We took a risk and told them the truth of what was needed. We shared that the outside of the Maternity Center was in rough shape and was painted two or three different colors. We went on to tell this couple that the project was a big one but more importantly it was one that could provide jobs.
Samuel has a crew of 6 that work with him.
Because we need donations to do this work, it is a fine line to walk to take a risk and tell donors "No thank you, please don't come but would you consider spending your airfare another way?"
Sometimes (out of fear I suppose) the truth has never been shared with the donor.
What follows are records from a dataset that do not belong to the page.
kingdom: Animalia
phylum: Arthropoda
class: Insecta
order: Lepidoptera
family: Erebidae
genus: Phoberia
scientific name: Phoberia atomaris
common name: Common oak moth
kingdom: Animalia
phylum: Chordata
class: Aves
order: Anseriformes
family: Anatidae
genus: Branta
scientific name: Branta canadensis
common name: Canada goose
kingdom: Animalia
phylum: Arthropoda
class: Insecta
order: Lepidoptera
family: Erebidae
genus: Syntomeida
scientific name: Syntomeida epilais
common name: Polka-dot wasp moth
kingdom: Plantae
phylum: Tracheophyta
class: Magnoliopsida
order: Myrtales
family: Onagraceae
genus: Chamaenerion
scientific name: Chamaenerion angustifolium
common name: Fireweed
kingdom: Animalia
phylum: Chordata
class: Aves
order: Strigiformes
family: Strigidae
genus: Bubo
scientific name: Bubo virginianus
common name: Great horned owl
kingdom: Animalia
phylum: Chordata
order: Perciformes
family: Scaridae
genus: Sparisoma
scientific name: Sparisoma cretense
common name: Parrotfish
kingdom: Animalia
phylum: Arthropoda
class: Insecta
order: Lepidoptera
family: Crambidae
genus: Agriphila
We decided maybe they did not know we had the option of hiring a crew that would be thrilled to work on the Maternity Center for a week.
Long story shorter, they sent their airfare dollars and Samuel the Painter and his crew worked for six days and transformed our peeling and unmatched building into something quite snazzy.
See our teal blue with white trim and red accent. Might not work in Minnesota, but it looks pretty great in the Caribbean.
Below are all the photos. More than simply showing you their excellent work, and the beautiful repainted MC, I would like to encourage you to ask and consider how we can all do better when considering a short term mission trip. Can the work you might be doing while you visit provide a job for someone? Wouldn't giving a materially poor mom or dad a job and some much needed cash that they themselves earned feel great?
(Yes. It feels great. Ask Samuel.)
I especially want to thank our friends that gave for this project. Thank you for trusting what we shared and hiring local labor.
This was a huge encouragement and gift to us all.